As the buff-breasted wren is understood in 2021, it has 11 subspecies. However, there are suggestions that some of them might not be valid, that some might be separate species, and on a larger scale, that the taxonomy of the entire genus Cantorchilus has not been completely resolved.

==Description==

Male buff-breasted wrens weigh 18.5 to 22.8 g and females are lighter at 16.0 to 19.5 g, but the sexes are otherwise similar. There is considerable variation in plumage across the species' wide range. Adults' head, nape, shoulders, tail, and back are rufescent to grayish brown; the tail is heavily barred. The throat, supercilium, and the rest of the face range from whitish through gray to gray-brown. The chest is buffy and the belly more cinnamon. Fledglings are duller overall than adults and the buff of their chest is paler.

==Distribution and habitat==

The core range of the buff-breasted wren is northern and central South America, especially the Amazon Basin; the range includes most of Venezuela, and northern Colombia extending into eastern Panama. In the west at the Andes and southwards through Amazonian eastern Peru, it only enters the extreme northwest border regions of Bolivia. The range includes the Guianas, the Amazon River outlet island Ilha de Marajo, and Panama's Pearl Islands.

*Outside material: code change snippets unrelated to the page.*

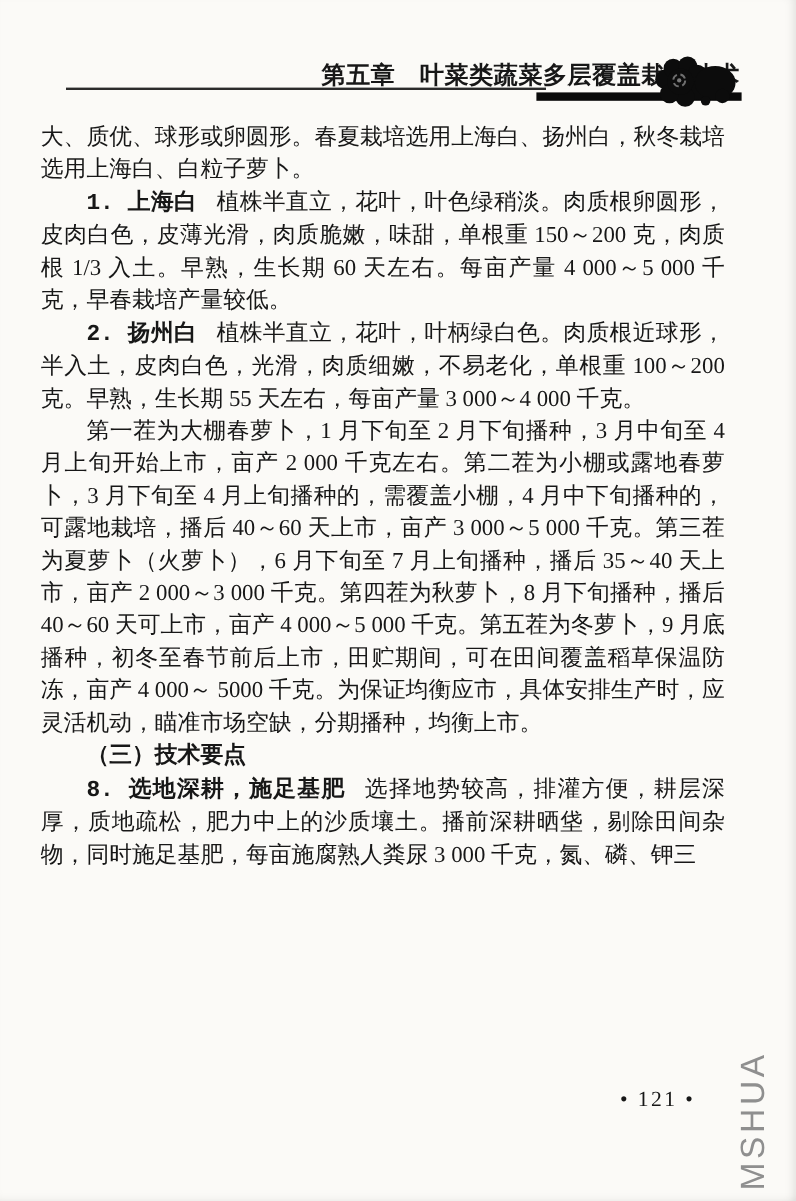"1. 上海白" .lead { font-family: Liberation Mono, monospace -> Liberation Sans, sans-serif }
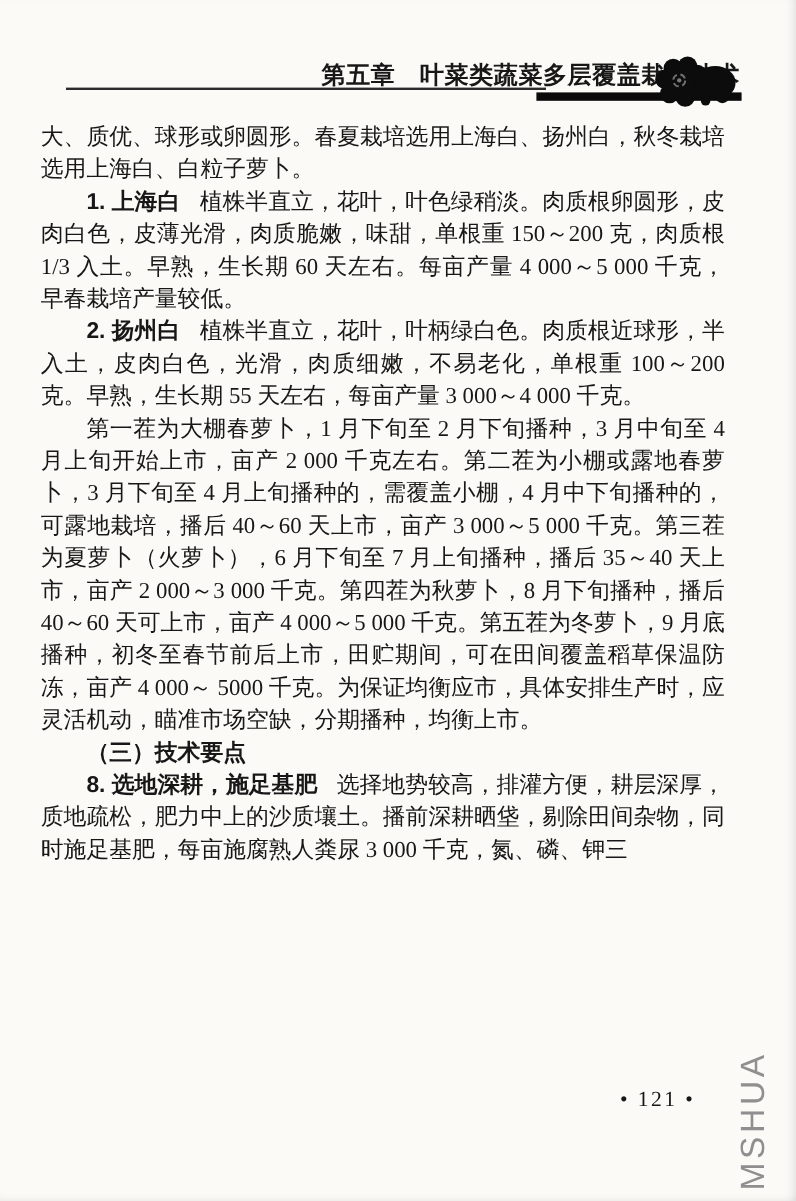"（二）茬口安排" p.para { html: none -> <p><b>（二）茬口安排</b></p> }
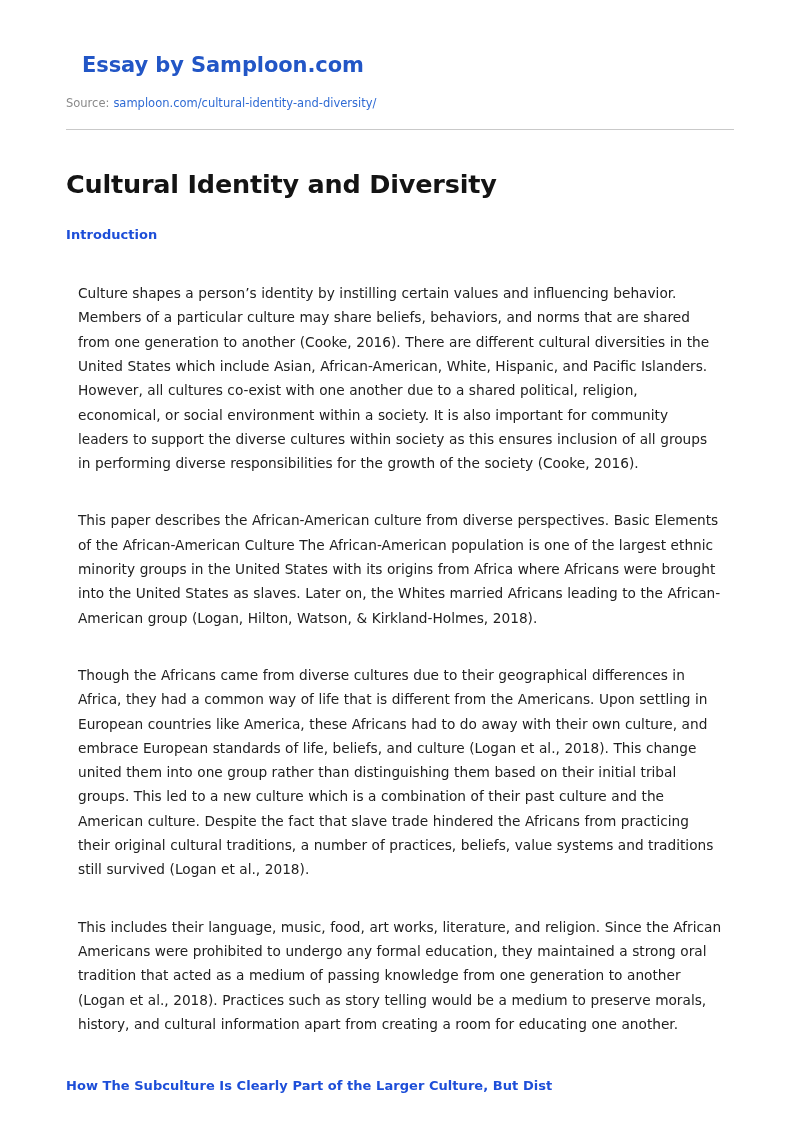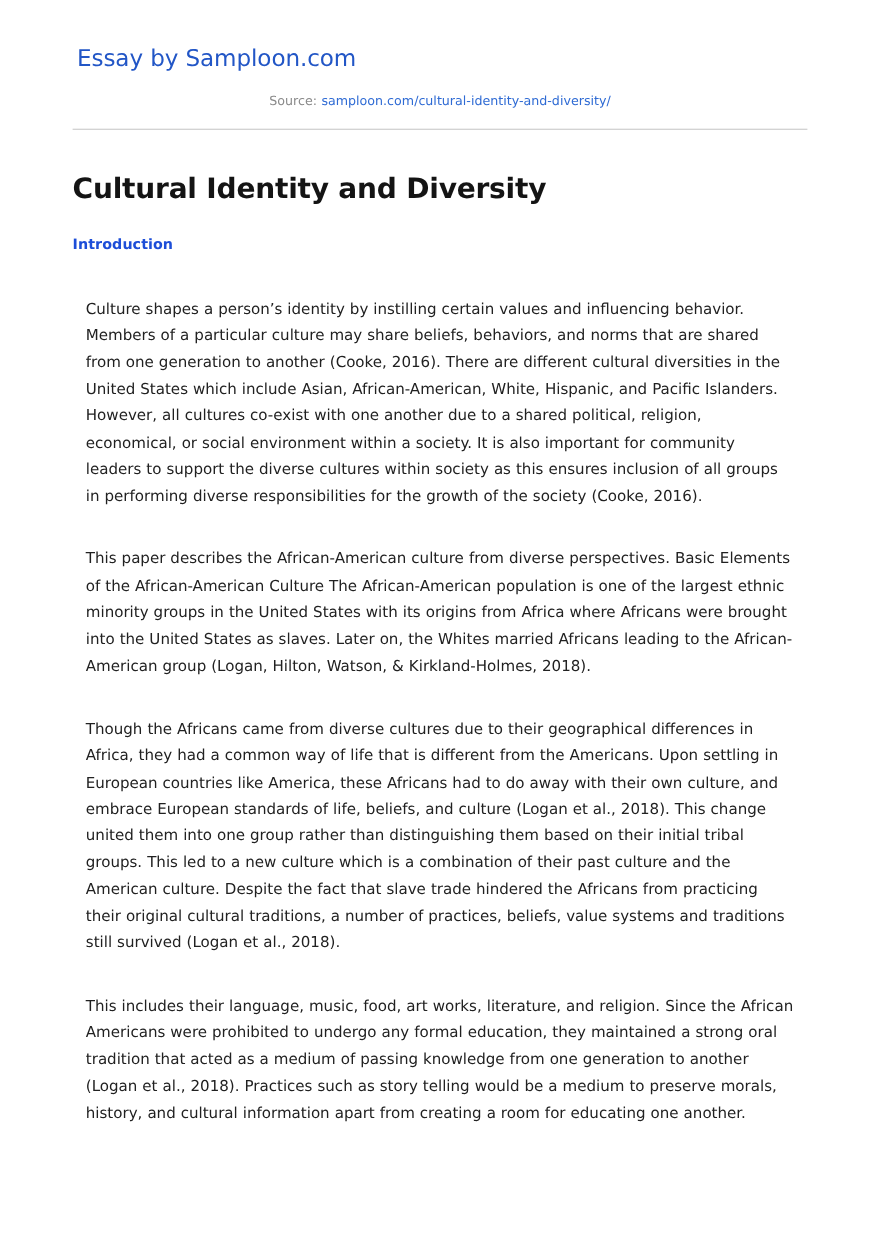"Essay by Samploon.com" .brand { font-weight: normal -> bold; margin: 4px -> 16px }
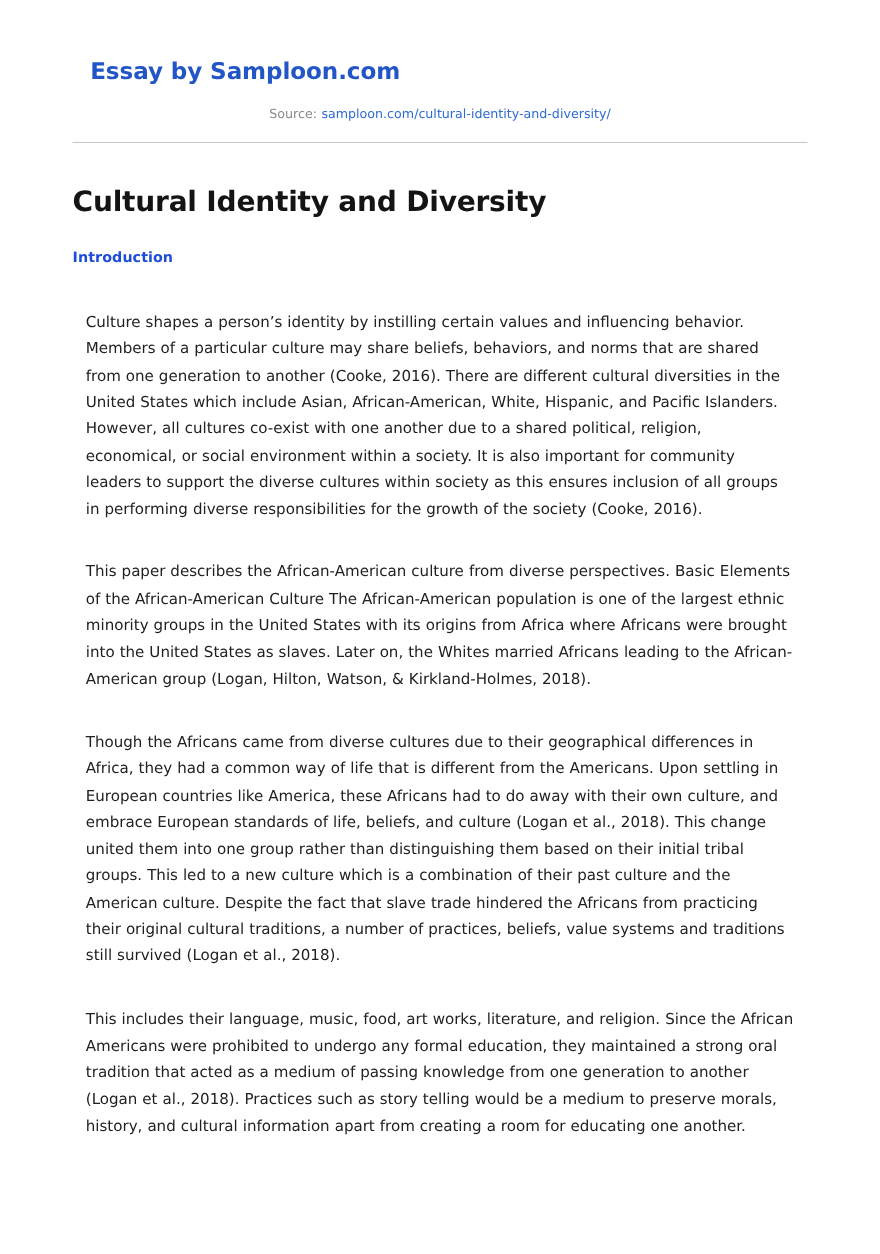"Source:" .source-line { text-align: center -> none }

The range southeastwards in Brazil covers the entire central-southern and southeast Amazon Basin. From here the range extends almost to the southeastern Atlantic coast of Brazil, but is mainly in the southern Cerrado, and possibly into the adjacent northeastern Pantanal.

Buff-breasted wrens occur in a variety of habitats, but most are characterized by low to medium height vegetation. Examples include secondary forest and its edges and regenerating clearings. Of lesser importance are mangrove forest and shade coffee plantations. In Venezuela they inhabit only gallery forest along waterways in otherwise grassland areas. In Amazonia they are mostly found on the borders of várzea forest and on older river islands. They have been observed in primary forest in Bolivia and the subspecies C. l. collinus inhabits the dry scrub of Colombia's Serranía de Macuira.

==Behavior==
===Feeding===

The buff-breasted wren forages in pairs or family groups and will join mixed-species foraging flocks. Typically they hunt between 1 and 6 m above ground but also do so on the forest floor and as high as 18 m. They hop or make short flights through thick vegetation, gleaning and probing for insects, spiders, and other small arthropods.

===Breeding===

Buff-breasted wrens build both breeding and "dormitory" nests. The latter are used for roosting. Both are globular and built of small sticks, grasses, and other relatively coarse fibers. Breeding nests are lined with finer material; the dormitory nests tend to be flimsier than the breeding ones. Both have a tunnel entrance, which on the breeding nest tends to be longer and more downturned. Both are built by both members of a pair and juveniles may help construct the dormitories. Most nests are placed between 1 and 2 m above ground, though they may be as high as 10 m up. Trees, shrubs, vine tangles, and palms are among the many substrates for the nests. The clutch size is usually three but many nests have only two. Shiny cowbirds (Molothrus bonariensis) and striped cuckoos (Tapera naevia) are significant nest parasites.

===Vocalization===

Both male and female buff-breasted wrens have large song repertoires. Often a male will begin a song and the female will complete it. They also have a variety of calls.

==Status==

The IUCN has assessed the buff-breasted wren as being of Least Concern. The species has a large range and is believed to be common throughout it.